“Sadık Ahmet Davası, İnsanlık, Hak, Hukuk ve Millet Davasıdır”
"Dr. Sadık Ahmet, Batı Trakya Türklerinin insan hakları ve demokrasi sorunlarını bütün uluslararası platformlarda en yüksek sesle haykırmış, çok önemli bir siyasetçiydi."
TBMM Başkanı Şentop, Dr. Sadık Ahmet’i doğumunun 75’inci yılında andı.
TBMM Başkanı Mustafa Şentop, “Dr. Sadık Ahmet, Batı Trakya Türklerinin insan hakları ve demokrasi sorunlarını bütün uluslararası platformlarda en yüksek sesle haykırmış, çok önemli bir siyasetçiydi.” dedi.
Şentop, Kültür ve Turizm Bakanlığına bağlı Yurtdışı Türkler ve Akraba Topluluklar Başkanlığınca düzenlenen, “Doğumunun 75. Yılında Dr. Sadık Ahmet’i Anma Programı”na video mesajı gönderdi.
Sadık Ahmet’in, Batı Trakya Türklerinin, Lozan Barış Anlaşması ile başlayan, akabinde uluslararası anlaşmalarla sahip olduğu hak ve özgürlükleri yok sayan Yunanistan hükümetinin, haksız ve hukuksuz politikalarını, hukuk temelinde bütün dünyaya duyurduğunu belirten Şentop, şunları kaydetti:
“Sadık Ahmet davası, insanlık, hak, hukuk ve millet davasıdır.”
“Sadık Ahmet, Batı Trakyalı Türklerin uluslararası hukuka göre kazandığı ve sahip bulunduğu kollektif hakları yok saymaya çalışan zalimlere meydan okuyan bir yiğitti. Batı Trakya Türklerinin medarı iftiharı Dr. Sadık Ahmet, Yunan parlamentosuna gönderilen ilk Türk milletvekili olarak Batı Trakya Türklerinin insan hakları ve demokrasi sorunlarını bütün uluslararası platformlarda en yüksek sesle haykırmış, çok önemli bir siyasetçiydi. İsmiyle müsemma, milletine sadıklığı tescilli olan kahraman Sadık Ahmet’in davası, şahsi olamayacak kadar insani ve hukuktan yanaydı.

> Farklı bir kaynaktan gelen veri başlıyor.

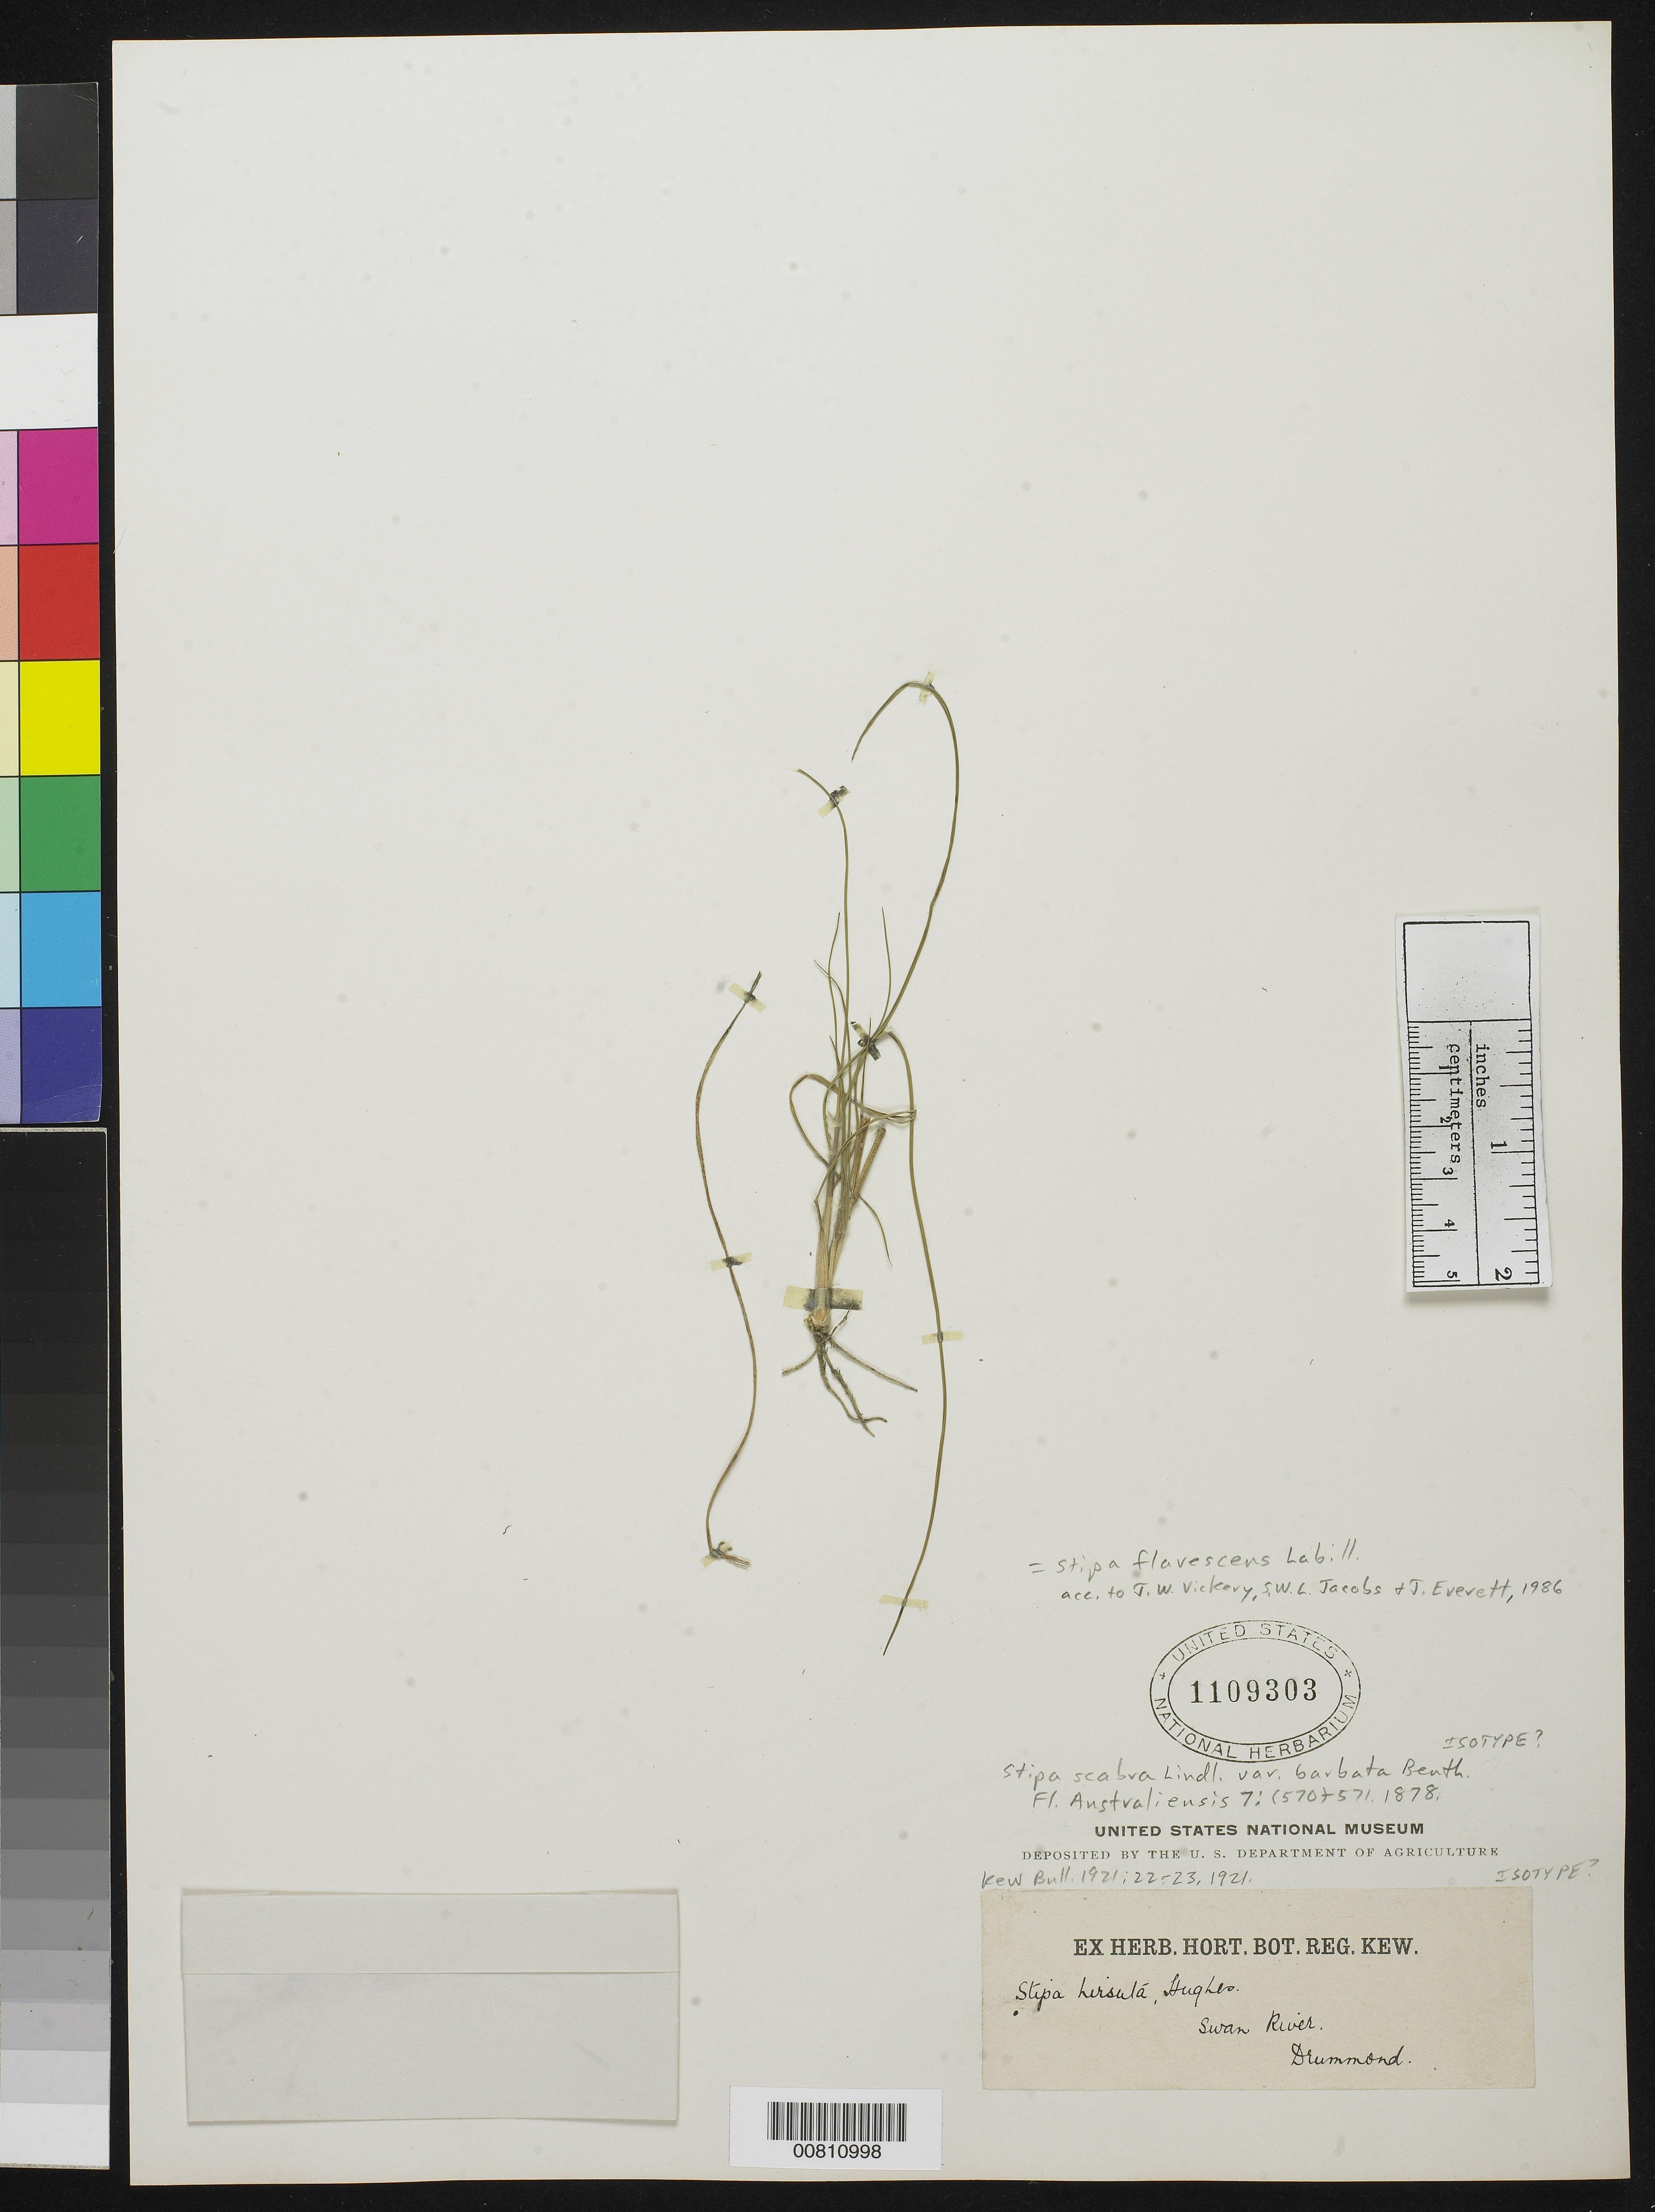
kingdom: Plantae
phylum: Tracheophyta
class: Liliopsida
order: Poales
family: Poaceae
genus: Stipa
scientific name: Stipa scabra var. barbata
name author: Benth.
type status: Possible Isotype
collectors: J. Drummond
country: Australia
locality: Swan River.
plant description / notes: Also a possible isotype of Stipa hirsuta Hughes.; Also a possible isotype of Stipa scabra var. barbata Benth.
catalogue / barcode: US 1109303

Sadık Ahmet’i, Batı Trakya’daki Türklerin haklarını koruyan Lozan Barış Anlaşması’nın 72’inci yılında, 24 Temmuz 1995’te, henüz 48 yaşındayken öldürdüğünü zannedenler, Dışişleri Bakanlığımıza her gelen resmi mektuba, ‘Dr. Sadık Ahmet Caddesi, Ankara’ adresiyle onun adını ve davasını nakşettirdiğimizi bilsinler. Sadık Ahmet davası, insanlık, hak, hukuk ve millet davasıdır. Cesaretin, millet olma şuurunun ve insanlık davasının sembolü olan Ahmetlerimizi toprağa düşürdüğünü zannedenler, açtığı yol ve tesis ettiği inancın sonsuz olduğunu bilmelidirler.”